In a 3-2 vote yesterday, the Securities and Exchange Commission approved final rules implementing the whistleblower provisions of Section 21F of the Securities Exchange Act of 1934.

The more law, the greater the injustice

The adopting release is 305 pages long and has 83,917 words, or just about five hundred more words than Nathanial Hawthorne’s 1850 masterpiece novel, The Scarlet Letter (83,421 words). This reminds me of a line from a book that the great Roman lawyer Marcus Tullius Cicero wrote to his son in the last year of his life – De Officiis (On Duties). In Chapter 33, Cicero quotes what was then (43 B.C.) a common proverb, ““Summum ius summa iniuria” or “the more law, the greater the injustice”.

Internal compliance programs undermined

In my comments on the proposed rules, I wrote:

An enforcement-only approach to securities regulation is neither effective nor practical. The Commission should adopt rules that encourage voluntary compliance. Compliance is only possible when issuers have effective compliance, legal and audit programs.

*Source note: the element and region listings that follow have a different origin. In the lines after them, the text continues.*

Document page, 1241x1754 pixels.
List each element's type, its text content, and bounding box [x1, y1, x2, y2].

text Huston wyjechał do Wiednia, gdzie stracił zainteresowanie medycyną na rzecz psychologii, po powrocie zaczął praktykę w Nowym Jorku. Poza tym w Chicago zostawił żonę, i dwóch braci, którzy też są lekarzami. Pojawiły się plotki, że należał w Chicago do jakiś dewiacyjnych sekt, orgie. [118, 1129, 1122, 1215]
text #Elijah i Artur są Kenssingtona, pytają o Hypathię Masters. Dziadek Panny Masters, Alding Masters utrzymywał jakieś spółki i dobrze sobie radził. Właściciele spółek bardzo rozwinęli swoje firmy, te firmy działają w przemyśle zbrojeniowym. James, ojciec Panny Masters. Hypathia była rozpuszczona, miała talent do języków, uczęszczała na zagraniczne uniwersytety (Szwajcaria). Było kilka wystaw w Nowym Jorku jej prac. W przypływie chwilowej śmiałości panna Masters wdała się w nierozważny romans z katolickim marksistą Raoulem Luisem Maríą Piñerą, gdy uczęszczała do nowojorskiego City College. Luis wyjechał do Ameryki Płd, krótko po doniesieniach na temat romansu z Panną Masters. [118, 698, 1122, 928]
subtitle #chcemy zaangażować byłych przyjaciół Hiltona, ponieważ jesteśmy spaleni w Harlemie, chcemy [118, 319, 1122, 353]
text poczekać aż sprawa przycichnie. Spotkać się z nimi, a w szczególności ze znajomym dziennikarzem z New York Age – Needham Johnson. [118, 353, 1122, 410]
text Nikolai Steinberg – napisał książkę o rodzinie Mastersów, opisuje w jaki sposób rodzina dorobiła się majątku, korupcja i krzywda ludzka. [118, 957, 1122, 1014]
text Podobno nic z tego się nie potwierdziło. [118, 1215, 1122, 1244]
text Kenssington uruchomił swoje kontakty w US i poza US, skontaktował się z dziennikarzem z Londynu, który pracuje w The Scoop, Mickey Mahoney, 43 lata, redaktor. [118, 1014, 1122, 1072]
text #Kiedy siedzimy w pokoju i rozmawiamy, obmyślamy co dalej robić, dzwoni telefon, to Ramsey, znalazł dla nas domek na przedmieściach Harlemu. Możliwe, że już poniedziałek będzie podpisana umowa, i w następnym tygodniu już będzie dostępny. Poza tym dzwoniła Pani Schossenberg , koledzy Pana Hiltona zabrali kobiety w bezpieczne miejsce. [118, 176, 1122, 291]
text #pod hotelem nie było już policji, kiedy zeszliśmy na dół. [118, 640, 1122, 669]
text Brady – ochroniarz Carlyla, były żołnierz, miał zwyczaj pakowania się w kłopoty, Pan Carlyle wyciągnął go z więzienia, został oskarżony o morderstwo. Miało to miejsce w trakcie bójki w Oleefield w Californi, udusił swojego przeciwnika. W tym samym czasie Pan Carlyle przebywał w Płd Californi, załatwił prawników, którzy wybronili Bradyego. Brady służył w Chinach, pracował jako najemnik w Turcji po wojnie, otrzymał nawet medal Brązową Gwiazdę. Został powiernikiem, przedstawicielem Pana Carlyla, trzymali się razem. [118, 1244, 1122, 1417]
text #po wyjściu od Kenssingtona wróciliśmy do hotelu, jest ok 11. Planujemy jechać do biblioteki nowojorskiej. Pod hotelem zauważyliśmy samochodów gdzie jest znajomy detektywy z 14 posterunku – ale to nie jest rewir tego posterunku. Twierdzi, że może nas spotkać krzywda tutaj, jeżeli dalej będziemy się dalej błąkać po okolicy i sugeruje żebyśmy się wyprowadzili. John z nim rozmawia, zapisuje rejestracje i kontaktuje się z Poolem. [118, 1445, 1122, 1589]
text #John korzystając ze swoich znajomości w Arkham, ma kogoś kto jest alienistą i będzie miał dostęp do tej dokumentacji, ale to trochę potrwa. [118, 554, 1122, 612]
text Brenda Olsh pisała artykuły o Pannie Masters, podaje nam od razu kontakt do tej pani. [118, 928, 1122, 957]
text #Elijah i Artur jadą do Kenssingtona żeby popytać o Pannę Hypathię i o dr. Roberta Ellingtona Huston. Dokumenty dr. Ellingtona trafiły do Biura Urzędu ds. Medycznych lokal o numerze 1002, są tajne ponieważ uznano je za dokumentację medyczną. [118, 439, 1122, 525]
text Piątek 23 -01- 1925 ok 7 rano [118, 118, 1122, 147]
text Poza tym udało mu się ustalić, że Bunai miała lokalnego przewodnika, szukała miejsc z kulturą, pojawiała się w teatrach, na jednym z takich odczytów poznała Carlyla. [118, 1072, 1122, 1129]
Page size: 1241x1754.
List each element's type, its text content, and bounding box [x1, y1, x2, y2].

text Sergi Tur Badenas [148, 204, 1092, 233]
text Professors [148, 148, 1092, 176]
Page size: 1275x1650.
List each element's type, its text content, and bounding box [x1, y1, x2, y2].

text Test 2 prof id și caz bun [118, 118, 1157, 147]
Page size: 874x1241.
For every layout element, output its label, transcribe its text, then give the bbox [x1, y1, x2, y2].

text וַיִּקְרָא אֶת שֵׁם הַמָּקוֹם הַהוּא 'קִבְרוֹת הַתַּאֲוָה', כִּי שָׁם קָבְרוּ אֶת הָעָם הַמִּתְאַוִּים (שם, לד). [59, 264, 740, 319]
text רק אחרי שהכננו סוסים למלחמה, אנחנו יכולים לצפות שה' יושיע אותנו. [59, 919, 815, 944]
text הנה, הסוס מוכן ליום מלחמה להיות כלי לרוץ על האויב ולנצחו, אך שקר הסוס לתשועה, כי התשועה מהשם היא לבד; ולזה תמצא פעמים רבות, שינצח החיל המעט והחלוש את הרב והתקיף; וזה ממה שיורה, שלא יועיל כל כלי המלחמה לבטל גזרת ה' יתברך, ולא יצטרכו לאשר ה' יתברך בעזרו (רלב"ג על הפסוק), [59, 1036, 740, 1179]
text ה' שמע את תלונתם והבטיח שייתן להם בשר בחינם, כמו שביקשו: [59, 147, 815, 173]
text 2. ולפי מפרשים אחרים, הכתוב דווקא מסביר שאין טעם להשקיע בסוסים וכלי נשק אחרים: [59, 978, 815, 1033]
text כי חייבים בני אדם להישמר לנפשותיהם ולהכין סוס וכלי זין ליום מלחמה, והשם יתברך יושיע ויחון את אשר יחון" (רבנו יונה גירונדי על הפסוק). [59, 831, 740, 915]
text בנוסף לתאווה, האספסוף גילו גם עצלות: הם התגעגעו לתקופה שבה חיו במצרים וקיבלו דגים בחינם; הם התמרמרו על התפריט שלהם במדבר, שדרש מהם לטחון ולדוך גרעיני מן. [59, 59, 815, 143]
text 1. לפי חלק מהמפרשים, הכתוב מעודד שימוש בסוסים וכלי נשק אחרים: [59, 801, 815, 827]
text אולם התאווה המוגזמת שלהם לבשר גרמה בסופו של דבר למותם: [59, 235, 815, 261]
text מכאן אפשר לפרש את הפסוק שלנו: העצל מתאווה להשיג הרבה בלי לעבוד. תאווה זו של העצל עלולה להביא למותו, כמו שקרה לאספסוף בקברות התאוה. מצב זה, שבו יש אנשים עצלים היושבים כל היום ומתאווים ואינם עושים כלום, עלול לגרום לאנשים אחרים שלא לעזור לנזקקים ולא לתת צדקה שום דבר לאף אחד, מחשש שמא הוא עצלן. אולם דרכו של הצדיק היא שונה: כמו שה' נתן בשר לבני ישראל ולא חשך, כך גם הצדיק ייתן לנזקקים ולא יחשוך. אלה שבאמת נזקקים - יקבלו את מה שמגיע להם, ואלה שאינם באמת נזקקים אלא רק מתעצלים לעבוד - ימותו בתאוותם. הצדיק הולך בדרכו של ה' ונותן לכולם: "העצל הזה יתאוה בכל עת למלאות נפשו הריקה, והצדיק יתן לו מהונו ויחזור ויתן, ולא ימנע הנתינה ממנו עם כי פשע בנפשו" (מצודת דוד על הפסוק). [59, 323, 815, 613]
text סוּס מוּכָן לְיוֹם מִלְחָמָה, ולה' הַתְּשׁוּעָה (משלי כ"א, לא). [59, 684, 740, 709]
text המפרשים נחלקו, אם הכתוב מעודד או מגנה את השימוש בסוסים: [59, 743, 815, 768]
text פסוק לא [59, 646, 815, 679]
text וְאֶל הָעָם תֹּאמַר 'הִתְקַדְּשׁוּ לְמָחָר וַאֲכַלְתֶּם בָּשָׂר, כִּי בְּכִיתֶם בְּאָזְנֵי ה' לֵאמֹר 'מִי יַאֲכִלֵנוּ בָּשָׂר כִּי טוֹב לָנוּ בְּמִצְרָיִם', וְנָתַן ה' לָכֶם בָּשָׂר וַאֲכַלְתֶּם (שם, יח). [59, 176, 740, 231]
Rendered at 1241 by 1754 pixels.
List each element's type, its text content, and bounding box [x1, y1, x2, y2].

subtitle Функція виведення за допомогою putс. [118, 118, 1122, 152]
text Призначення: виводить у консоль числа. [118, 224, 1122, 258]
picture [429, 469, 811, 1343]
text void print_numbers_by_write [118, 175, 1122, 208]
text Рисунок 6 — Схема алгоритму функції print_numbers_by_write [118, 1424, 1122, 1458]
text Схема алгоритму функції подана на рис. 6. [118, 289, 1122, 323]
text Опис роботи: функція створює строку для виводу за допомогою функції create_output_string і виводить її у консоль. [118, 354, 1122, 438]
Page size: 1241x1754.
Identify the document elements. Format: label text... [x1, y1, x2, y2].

These programs will be materially undermined if persons who become aware of possible violations have a substantial monetary incentive to bypass those programs.

The SEC did not heed these or numerous other similar comments. SEC Chairwoman Mary Schapiro acknowledged that “no issue received more focus during this process than the role of internal compliance programs.” She argued that the final rules provide expanded incentives for whistleblowers to report internally. In my view, these incentives are likely to be largely ineffective in encouraging internal reporting.

Release misapprehends ethical obligations of California lawyers

As a California attorney, I note that the adopting release evidences a real misunderstanding of the ethical obligations of lawyers. For example, the release refers to “applicable state statutes or bar rules governing the ethical behavior of attorneys” and cites only California Evidence Code § 956. The statute cited, however, establishes an exception to an evidentiary privilege. In California, an attorney’s ethical obligations are established by the Rules of Professional Conduct and the State Bar Act (found in the California Business & Professions Code).

While this may seem academic, the rules of evidence and the statutes and rules governing attorney conduct are not the same. Business & Professions Code § 6068(e) requires (with one very limited exception) an attorney to “maintain inviolate the confidence, and at every peril to himself or herself to preserve the secrets, of his or her client”. This statutory duty to maintain client confidences is broader than the attorney-client privilege which is subject to numerous exceptions.

In 2004, I participated as a member of the drafting committee of the Corporations Committee of the Business Law Section of the California State Bar in writing an article for the Pepperdine Law Review that analyzes this issue at some length: Conflicting Currents: The Obligation to Maintain Inviolate Client Confidences and the New SEC Attorney Conduct Rules, 32 Pepp. L. Rev. 89 (2004).